Rubriche/di Piero D’Errico
Se la datazione temporale del mondo si divide in prima e dopo Cristo, la datazione temporale della mia giovinezza si divide in prima e dopo i Beatles.
Quando nel 1962 ebbe inizio il loro successo, ero ancora un ragazzino, quando nel 1970 si divisero ero “giovanotto”, ero un giovane “beat”.
Difficile spiegare cosa sono stati per noi i Beatles, di sicuro non ci riuscirò.
Non ci riuscirò perchè sono stati tutto, sono stati moda, musica, sono stati libertà, impegno politico.
Quattro ragazzi partiti da Liverpool, Paul McCartney è stato, forse per tutti, il leader del gruppo, per me invece, dall’inizio sino alla fine, è stato sempre lui, John Lennon.
L’unica scivolata fu quando John in preda a delirio di onnipotenza, pronunciò quella infelice frase che tante polemiche suscitò:
I BEATLES SONO PIU’ FAMOSI DI GESU’ CRISTO.
Per quella frase fu costretto a scusarsi poco tempo dopo.
Per quella frase ci rimasi male, molto male, da lui non me lo sarei mai aspettato.
Passavo più tempo in Chiesa che a casa, servivo messa, giocavo a ping pong ed ero un “attore”, una quasi promessa, nelle recite che si preparavano in parrocchia.
Il 1970 segnò la fine del gruppo, i contrasti erano diventati sempre più frequenti. John si era unito a Yoko Ono sentimentalmente e professionalmente.
L’ultimo loro improvvisato concerto lo tennero sul tetto del palazzo dove aveva sede la loro casa discografica.
Poi più nulla.
Ognuno continuò a cantare per conto suo, ricordo alcuni brani di Paul McCartney e di George Harrison ma fu sempre John Lennon a regalarci perle di rara bellezza, fu sempre lui a regalarci “imagine” una canzone immortale carica di un messaggio potentissimo.
Una sera di dicembre del 1980 John fu colpito da quattro proiettili sparati da uno squilibrato davanti alla sua casa di New York.
Dicevo che, la notizia del loro scioglimento attraversò il pianeta lasciandoci tutti increduli e da quel giorno in poi il mondo non fu più lo stesso, al mondo mancò sempre qualcosa.
Quella notizia me l’aspettavo, ma non ero pronto o forse non lo sarei mai stato, non mi crollò un mito, mi crollò il mondo.
Ci volle tempo per convincermi, pensavo che un giorno o l’altro si sarebbero riappacificati, riuniti.
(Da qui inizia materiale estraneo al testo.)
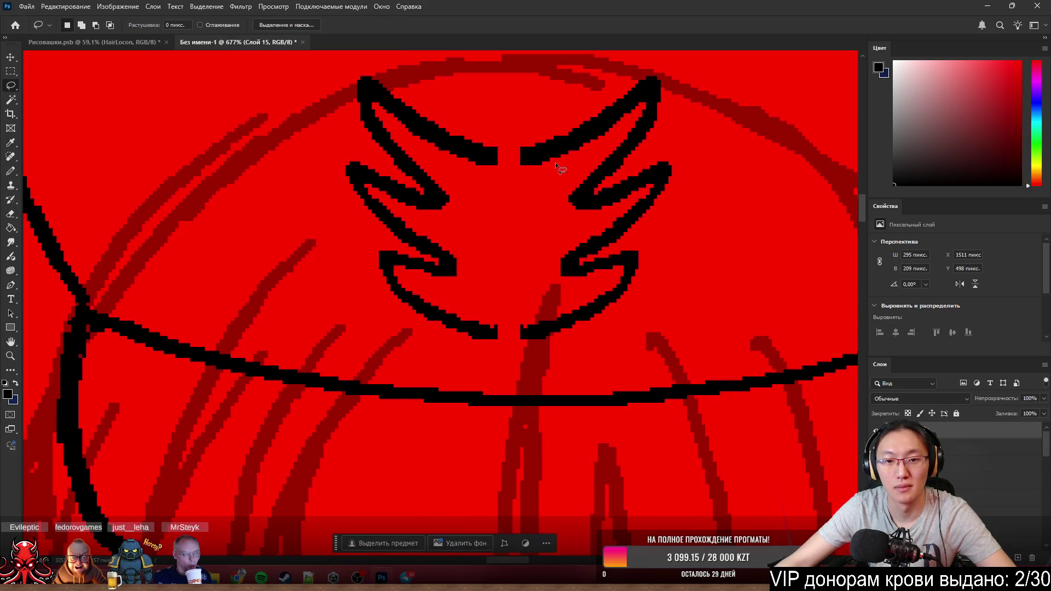
pyautogui.press('b')
pyautogui.keyDown('alt'); pyautogui.scroll(2, 498, 168); pyautogui.keyUp('alt')
pyautogui.moveTo(475, 155)
pyautogui.mouseDown()
pyautogui.moveTo(495, 155)
pyautogui.moveTo(484, 164)
pyautogui.moveTo(501, 168)
pyautogui.moveTo(508, 144)
pyautogui.mouseUp()
pyautogui.press('e')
Non fu così.
Sono stati un fenomeno culturale, hanno cambiato la musica e il mondo.
Hanno suscitato emozioni, associato le canzoni alla vita, ad un mondo giovanile in fermento.
Londra, “la Londra beat”, era diventata all’improvviso il centro del mondo.
Ad ogni loro concerto accorrevano migliaia di fans per applaudire, per urlare, per cantare, per emozionarsi, per piangere.
Essere “beat” voleva dire essere all’ultima moda, essere moderni, trasgressivi, vestire jeans e colori e soprattutto avere i capelli lunghi. Insomma essere un “capellone”.
Ben presto divennero un simbolo anticonformista, un simbolo di rottura, un simbolo di protesta, non vi racconto le litigate in famiglia per via dei capelli lunghi che i nostri genitori facevano fatica ad accettare.
Avevo “neanche 20 anni”, andavamo in giro a far baldoria, ballare, stonare le loro canzoni.
Siamo rimasti in attesa per anni, per più di mezzo secolo, e quando ormai avevamo perduto ogni speranza, eccoli di nuovo, sono tornati.
Sono tornati musicalmente insieme, le loro voci e la loro musica sono ancora una volta, forse per l’ultima loro canzone, insieme.
Sono finalmente tornati, sono tornati per dare il senso del loro addio alla musica, sono tornati per ringraziarci dell’affetto che la loro assenza non ha cambiato.
Correva l’anno 1994 quando Yoko Ono consegnava ai Beatles la demo di un pezzo inedito registrato nel 1977 da John Lennon.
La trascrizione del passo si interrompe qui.